Над этим подвижным быком было тяжело работать. Кавалер-матадор сделал много промахов, пока не вонзил трех бандерилий. И убить себя бык дал не легко. Поверженный вторым ударом шпаги, он упал на землю и некоторое время лежал на животе, подогнув под себя передние ноги. Пунтиллеро уже подходил к нему со скрытым в складках одежды кинжалом и уже нагибался над ним предательским движением Яго... Но бык вдруг, одним толчком, вскочил на все четыре ноги и с такой неожиданной, бешеной яростью бросился на окружающих его врагов, что они рассыпались в разные стороны. Публика разразилась единодушным взрывом аплодисментов. Но силы уже оставили это достойное, храброе животное; оно снова упало и повалилось на бок. Его прикончили.
На барьере повесили новый аншлаг: «Cuadrilla de Freg»[59]. И сейчас же как из-под земли выросла и разбежалась по арене эта кадрилья. По публике пронеслось, подобно электричеству, сдержанное оживление. От Луиса Фрега ждали многого. Ему только тридцать пять лет, но он самый старший из современных матадоров. Он носит титул доктора тавромахии, данный ему самим Лагартилло Чико; в высокое звание матадора его посвятил великий Мазантинито. В двадцать третьем году он был опасно ранен быком из ганадерии Матиаса Санхеса, но уже в двадцать четвертом году он одержал много блестящих побед, а в сентябре прошлого года убил своих двух быков на мадридской корриде с таким мастерством, что был восторженно приветствован десятитысячной толпой и вынесен на руках с арены. Печать за его дерзкую отвагу дала ему прозвище «Torrero de l’emotion» – тореадор, дающий сильные ощущения.
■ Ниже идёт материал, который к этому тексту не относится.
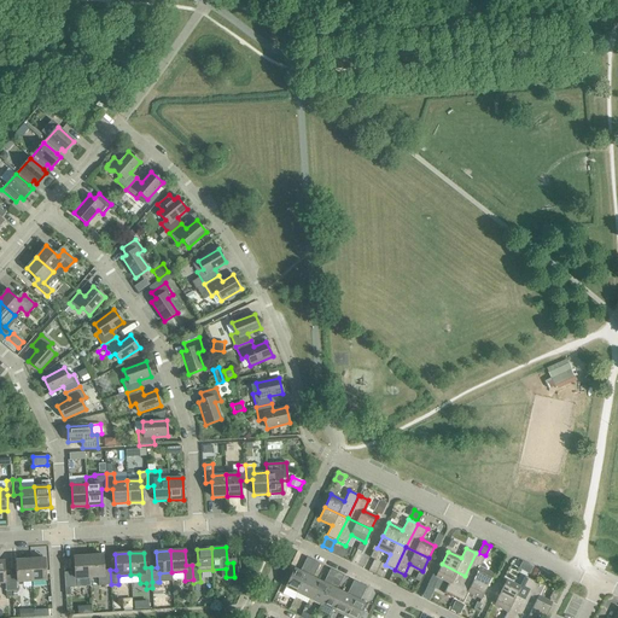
[(476,553),(465,576),(488,587),(494,575),(481,567),(485,558),(476,553)]
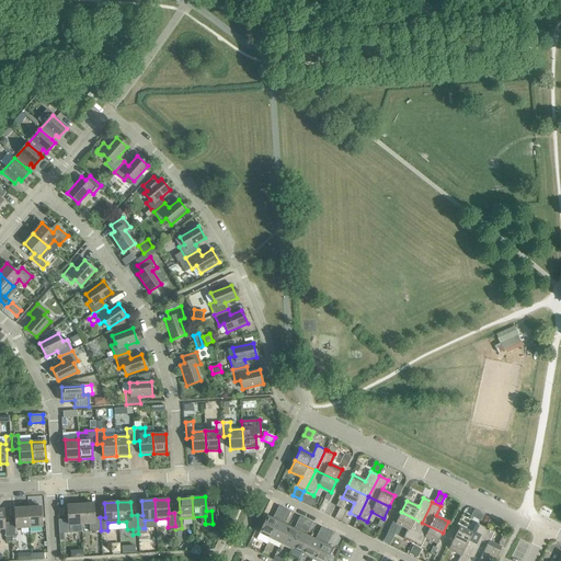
[(90,531),(101,530),(100,517),(94,517),(93,504),(80,505),(81,524),(89,524),(90,531)]
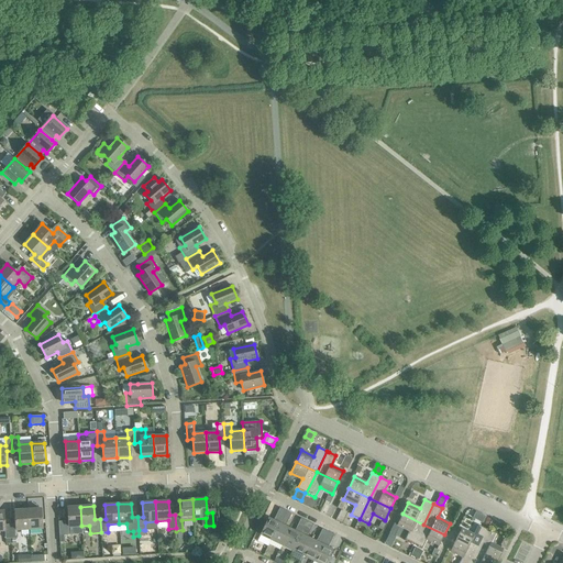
[(70,527),(81,526),(80,507),(67,507),(68,521),(63,521),(64,536),(70,534),(70,527)]
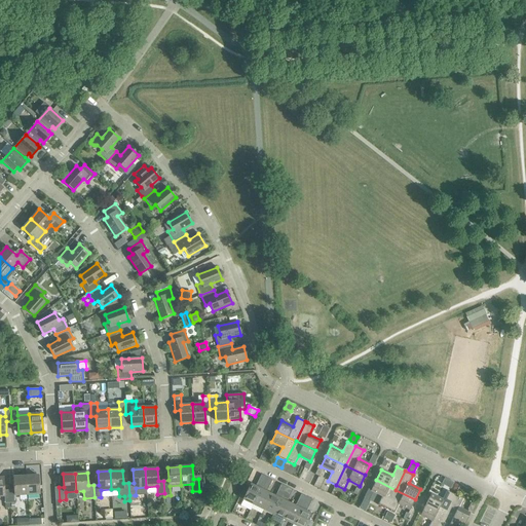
[(242,499),(253,504),(266,477),(261,475),(255,486),(250,484),(242,499)]
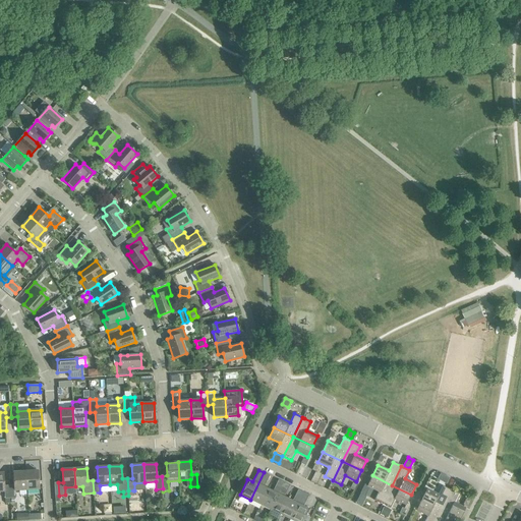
[(14,485),(9,485),(10,498),(14,498),(15,498),(14,490),(26,489),(25,471),(13,472),(14,485)]
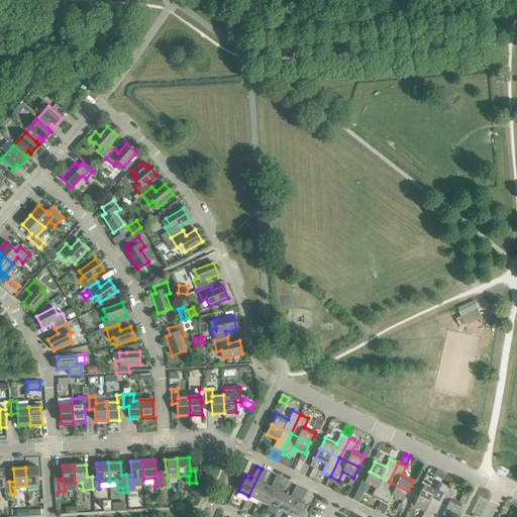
[(37,468),(25,468),(26,486),(38,486),(37,468)]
Он сам невысокого роста и строен; в движениях его есть наигранная, шаблонная грация, и ему присущи несколько актерские жесты.
Выехали двое пикадоров на высоченных костлявых лошадях. У каждой левый глаз был наискось завязан темной косынкой. Они расположились под нами в небольшом расстоянии друг от друга, спинами к публике.
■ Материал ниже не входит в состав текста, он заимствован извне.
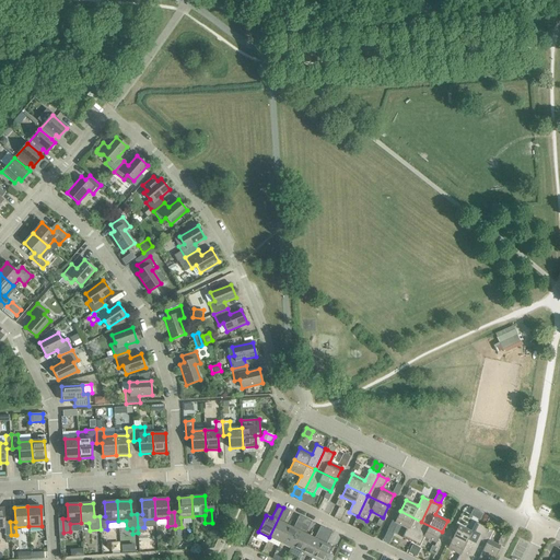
[(269,537),(280,543),(288,526),(283,523),(290,511),(283,508),(269,537)]
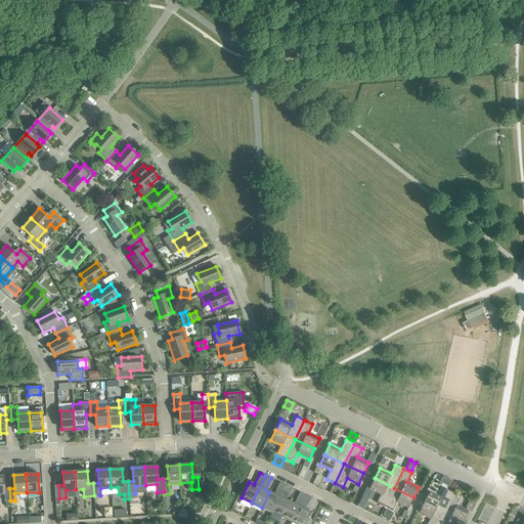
[(3,476),(0,476),(0,493),(4,494),(5,501),(10,500),(9,488),(4,488),(3,476)]
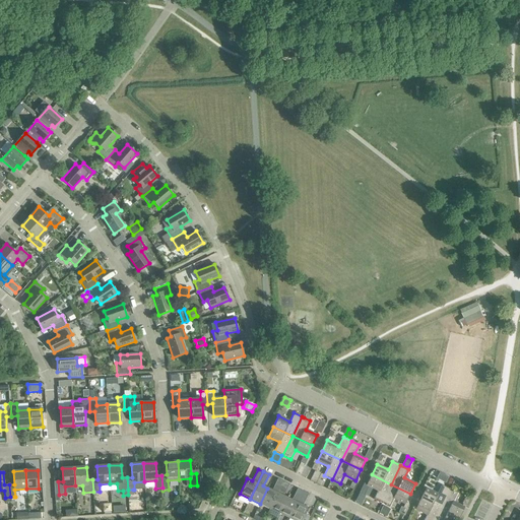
[(373,500),(381,504),(391,484),(372,474),(367,485),(378,491),(373,500)]
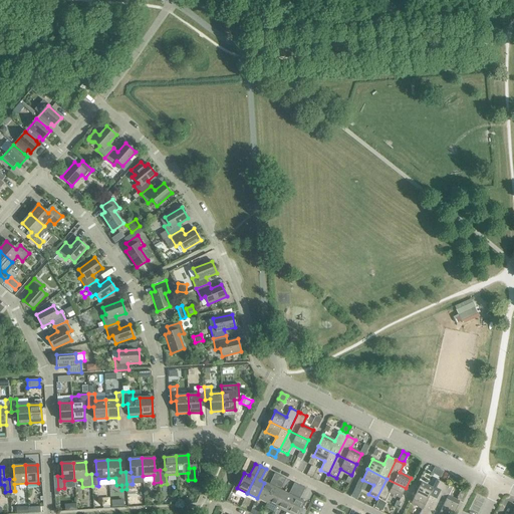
[(257,498),(266,503),(280,476),(274,473),(269,485),(264,483),(257,498)]
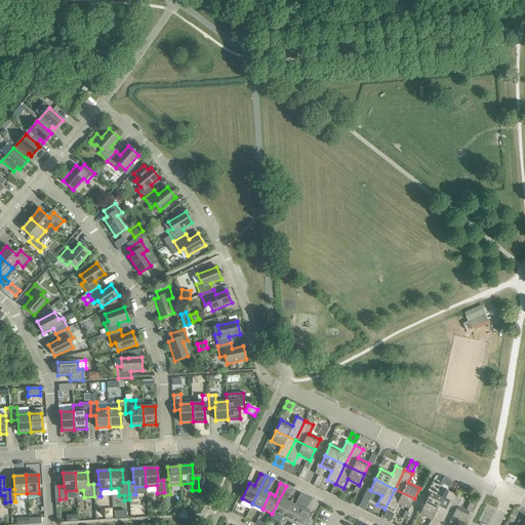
[(272,514),(282,519),(290,502),(285,500),(291,489),(286,486),(272,514)]
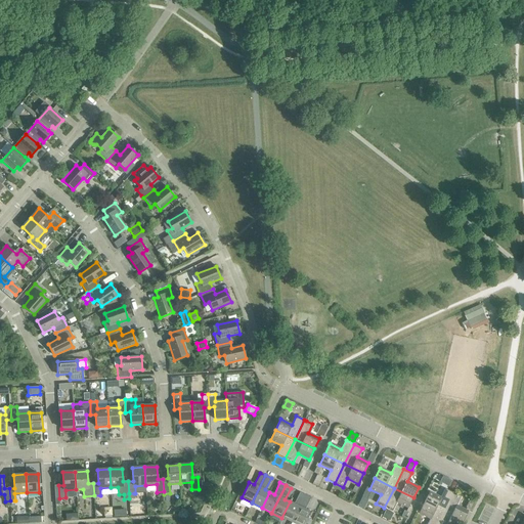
[(394,488),(384,508),(392,512),(397,503),(408,508),(413,497),(394,488)]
Выбежал бык, черный, как и все «торо» ганадерии Арданьи, с серыми просединами на крупе и на ляжках, очень живой и предприимчивый. Но напрасно мы ожидали горячей борьбы и жутких ощущений. Фрег ежеминутно терял удобные моменты, часто отступал, промахивался или вонзал бандерильи так слабо, что они тотчас же валились на песок. И вся его кадрилья работала вяло, не вдохновляемая примером своего главы. Только лишь один из бандерильеров, в голубом шелковом костюме, сплошь затканном золотом, выгодно выделялся из всех. Он невольно обращал на себя внимание изяществом и уверенностью движений. От разъяренного быка он не спасался бегством, но подпускал его вплотную к себе в его разбеге, давал ему дорогу и вежливо пропускал.